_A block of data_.
════════════════════
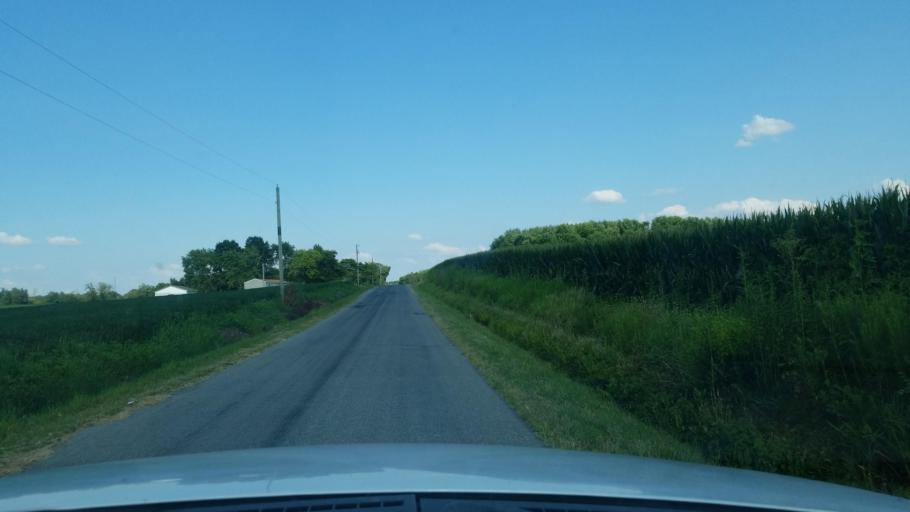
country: US
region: Illinois
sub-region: Saline County
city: Eldorado
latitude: 37.8048
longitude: -88.4733
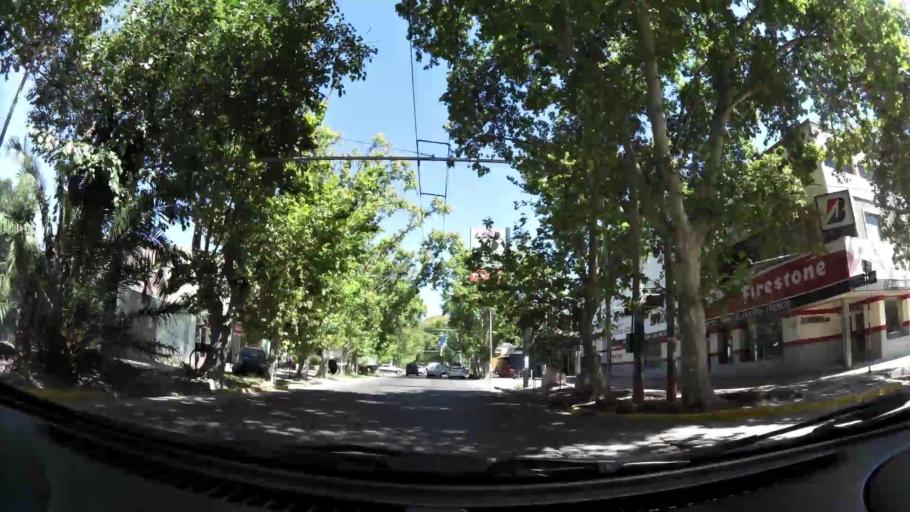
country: AR
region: Mendoza
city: Mendoza
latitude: -32.8943
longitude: -68.8222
════════════════════
_Set task_. Output each line of the material above verbatim, omitting the pictures.

_Solution for this problem_.
country: US
region: Illinois
sub-region: Saline County
city: Eldorado
latitude: 37.8048
longitude: -88.4733
country: AR
region: Mendoza
city: Mendoza
latitude: -32.8943
longitude: -68.8222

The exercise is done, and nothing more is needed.